Certainly, a unified picture of Byzantine ethics throughout 12 centuries is misleading; the same is true for a dualaspect approach that distinguishes sharply between an ascetic and a ‘‘humanistic’’ current. There are differences and tensions between monks, clergymen, and intellectuals; they depend on many factors, like the writers’ intellectual and religious background and milieu, their apprehension of ecclesiastical and historical realities, and their intended audience. The texts produced mostly in Constantinople, in monastic circles or in the imperial court and addressed to the Emperor, monks, intellectuals, laypersons, or ordinary people.
Secular ethics as such could not exist in Byzantium and the superiority of ‘‘extreme philosophy,’’ that is, ascetic morality, is stressed in many Patristic texts. We can discern two aspects of religious ideal behavior, the ascetic ideal (the mortification of the flesh and the life of a hermit) and the monastic ideal (the virtue of humility and the communal life). The majority of early theological literature and treatises like On Virginity emphasized these ideals. The same line of thought continued in early Byzantium with Maximus the Confessor’s various Chapters, John of Climacus’ Heavenly Ladder; later with topically arranged florilegia like John of Damascus’ Sacra Parallela; and, finally, with Symeon’s the New Theologian Ethics and Catecheses, Nicetas Stethatos’ Three Hundred Practical Chapters (on the purification of the intellect, on love, and on the perfection of life), and the Hesychastic movement with Gregory Palamas. Nicholas Kabasilas’ On the Life in Christ is a landmark in Byzantine spirituality. Although this rigorous discipline was addressed mainly to monks, it played a decisive role in the formation of Byzantine ethics.
A few reactions against the unqualified acceptance of these ideals were noted; intellectuals such as Bishop Eustathios of Thessalonike (twelfth century) praised also virtuous married people and Plethon attacked Christian monasticism in general. There are also moderate views that are not antireligious but relatively independent from the Orthodox learning and influenced by Greek philosophy (Psellos, Metochites’ Ethical Discourse).
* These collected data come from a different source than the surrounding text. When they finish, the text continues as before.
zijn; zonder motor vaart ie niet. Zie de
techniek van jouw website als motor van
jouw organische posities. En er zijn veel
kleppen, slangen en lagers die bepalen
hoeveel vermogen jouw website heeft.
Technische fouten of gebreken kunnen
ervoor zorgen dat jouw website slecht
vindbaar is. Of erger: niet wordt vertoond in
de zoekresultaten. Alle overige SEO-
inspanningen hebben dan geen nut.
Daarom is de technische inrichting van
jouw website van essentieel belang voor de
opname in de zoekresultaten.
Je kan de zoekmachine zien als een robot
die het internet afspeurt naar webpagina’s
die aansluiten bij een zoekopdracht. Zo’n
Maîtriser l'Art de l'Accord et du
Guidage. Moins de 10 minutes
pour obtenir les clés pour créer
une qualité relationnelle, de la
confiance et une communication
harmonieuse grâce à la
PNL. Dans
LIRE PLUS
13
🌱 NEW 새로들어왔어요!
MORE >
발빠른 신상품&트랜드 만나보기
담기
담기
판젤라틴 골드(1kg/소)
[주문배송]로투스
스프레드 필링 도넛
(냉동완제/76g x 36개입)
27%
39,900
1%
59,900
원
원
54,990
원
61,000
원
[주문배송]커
Subversive texts like the Lifes of Fools in Christ (St. Symeon, St. Andrew) and the Didactic Admonitions (known as Spaneas) or the idiosyncratic case of anti-Christian ethics (Plethon). The primacy of religious ethics did not prevent several forms of secular ideals of behavior to emerge in texts of Psellos, Kekaumenos, or Eustathios concerning family and women, the moderate enjoyment of life, the knightly ideal, etc. The optimistic view trusted God, no matter how weak human nature was considered to be, but many intellectuals held a pessimistic attitude - especially in the Empire’s hard times - and were reluctant to endorse Christian virtues without qualification, while expressing a feeling of vanity not calmed by the acknowledgment of God’s providence.